De Raad van State geeft U in overweging het voorstel van wet te zenden aan de Tweede Kamer der Staten-Generaal, nadat met het vorenstaande rekening zal zijn gehouden.

De Vice-President van de Raad van State,

H. D. Tjeenk Willink

Ik moge U verzoeken het hierbij gevoegde gewijzigde voorstel van wet en de gewijzigde memorie van toelichting aan de Tweede Kamer der Staten-Generaal te zenden.

De Staatssecretaris van Onderwijs, Cultuur en Wetenschap,

M. C. van der Laan

Bijlage bij het advies van de Raad van State betreffende no.

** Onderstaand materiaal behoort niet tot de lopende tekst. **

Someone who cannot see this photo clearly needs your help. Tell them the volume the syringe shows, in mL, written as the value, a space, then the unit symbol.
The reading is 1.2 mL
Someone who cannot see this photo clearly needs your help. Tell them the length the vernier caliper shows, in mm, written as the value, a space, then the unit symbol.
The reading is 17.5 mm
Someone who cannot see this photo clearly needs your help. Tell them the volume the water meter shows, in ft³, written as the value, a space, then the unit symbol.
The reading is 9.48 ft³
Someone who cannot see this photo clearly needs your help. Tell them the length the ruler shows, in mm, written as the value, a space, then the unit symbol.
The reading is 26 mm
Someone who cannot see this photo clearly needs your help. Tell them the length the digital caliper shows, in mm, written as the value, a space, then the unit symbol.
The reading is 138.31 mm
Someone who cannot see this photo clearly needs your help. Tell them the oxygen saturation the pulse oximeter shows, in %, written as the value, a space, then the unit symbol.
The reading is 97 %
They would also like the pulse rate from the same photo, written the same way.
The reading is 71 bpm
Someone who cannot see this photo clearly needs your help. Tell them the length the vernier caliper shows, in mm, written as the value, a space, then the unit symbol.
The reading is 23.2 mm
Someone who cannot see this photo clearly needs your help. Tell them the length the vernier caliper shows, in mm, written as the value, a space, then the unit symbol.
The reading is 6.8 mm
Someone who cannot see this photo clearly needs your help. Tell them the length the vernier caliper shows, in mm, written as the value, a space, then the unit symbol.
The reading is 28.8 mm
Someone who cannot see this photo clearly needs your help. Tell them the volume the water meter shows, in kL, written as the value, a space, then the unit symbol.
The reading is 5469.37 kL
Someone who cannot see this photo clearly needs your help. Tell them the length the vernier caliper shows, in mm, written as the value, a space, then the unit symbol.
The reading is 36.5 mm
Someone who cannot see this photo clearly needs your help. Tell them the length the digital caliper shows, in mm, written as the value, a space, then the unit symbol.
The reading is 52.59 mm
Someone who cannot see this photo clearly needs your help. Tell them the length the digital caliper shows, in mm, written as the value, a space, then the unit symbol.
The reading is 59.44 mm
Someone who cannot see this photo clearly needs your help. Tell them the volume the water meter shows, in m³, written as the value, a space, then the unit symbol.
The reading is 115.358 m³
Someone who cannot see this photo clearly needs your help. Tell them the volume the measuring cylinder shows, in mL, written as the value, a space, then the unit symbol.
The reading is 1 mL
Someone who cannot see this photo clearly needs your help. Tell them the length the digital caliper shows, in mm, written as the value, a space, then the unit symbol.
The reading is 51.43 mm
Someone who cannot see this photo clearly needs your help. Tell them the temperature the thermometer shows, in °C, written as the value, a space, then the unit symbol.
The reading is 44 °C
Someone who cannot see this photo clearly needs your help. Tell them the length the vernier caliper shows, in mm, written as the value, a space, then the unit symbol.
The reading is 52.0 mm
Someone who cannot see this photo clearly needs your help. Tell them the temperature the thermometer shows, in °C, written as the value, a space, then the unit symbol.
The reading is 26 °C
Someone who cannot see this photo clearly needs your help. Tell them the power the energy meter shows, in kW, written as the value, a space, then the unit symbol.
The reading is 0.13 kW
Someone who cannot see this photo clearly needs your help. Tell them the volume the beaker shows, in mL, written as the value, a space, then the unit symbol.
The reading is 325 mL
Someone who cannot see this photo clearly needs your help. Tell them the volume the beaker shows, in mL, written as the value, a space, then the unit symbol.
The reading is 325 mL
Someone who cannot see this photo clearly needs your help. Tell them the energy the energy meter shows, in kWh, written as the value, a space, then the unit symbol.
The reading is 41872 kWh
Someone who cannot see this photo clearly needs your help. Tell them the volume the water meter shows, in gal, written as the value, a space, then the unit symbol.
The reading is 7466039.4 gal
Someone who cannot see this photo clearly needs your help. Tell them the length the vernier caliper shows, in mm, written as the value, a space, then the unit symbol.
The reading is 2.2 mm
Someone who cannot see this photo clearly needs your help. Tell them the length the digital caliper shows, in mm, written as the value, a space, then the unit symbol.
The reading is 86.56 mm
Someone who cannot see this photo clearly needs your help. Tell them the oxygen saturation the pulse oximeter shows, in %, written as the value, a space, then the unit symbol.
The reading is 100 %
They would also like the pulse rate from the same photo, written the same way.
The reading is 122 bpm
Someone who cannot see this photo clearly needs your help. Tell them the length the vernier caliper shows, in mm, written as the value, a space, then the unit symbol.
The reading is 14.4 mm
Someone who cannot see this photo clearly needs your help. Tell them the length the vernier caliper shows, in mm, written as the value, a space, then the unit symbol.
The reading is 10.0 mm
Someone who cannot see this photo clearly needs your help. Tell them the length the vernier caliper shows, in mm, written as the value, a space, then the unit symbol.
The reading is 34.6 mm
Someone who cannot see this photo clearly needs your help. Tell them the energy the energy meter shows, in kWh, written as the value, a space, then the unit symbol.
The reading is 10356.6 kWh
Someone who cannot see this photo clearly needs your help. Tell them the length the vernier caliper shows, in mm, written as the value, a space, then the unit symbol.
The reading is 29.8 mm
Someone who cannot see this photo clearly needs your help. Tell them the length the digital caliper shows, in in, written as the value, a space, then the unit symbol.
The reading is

W05.04.0470/III met redactionele kanttekeningen die de Raad in overweging geeft.

– In artikel 4, eerste en tweede lid, «Onze Minister van Cultuur, Onderwijs en Wetenschap» wijzigen in: Onze Minister van Onderwijs, Cultuur en Wetenschap


XNoot
1

De oorspronkelijke tekst van het voorstel van wet en van de memorie van toelichting zoals voorgelegd aan de Raad van State is ter inzage gelegd bij het Centraal Informatiepunt Tweede Kamer.

XNoot
1

Kamerstukken II 2003/04, 29 749, nr. 4.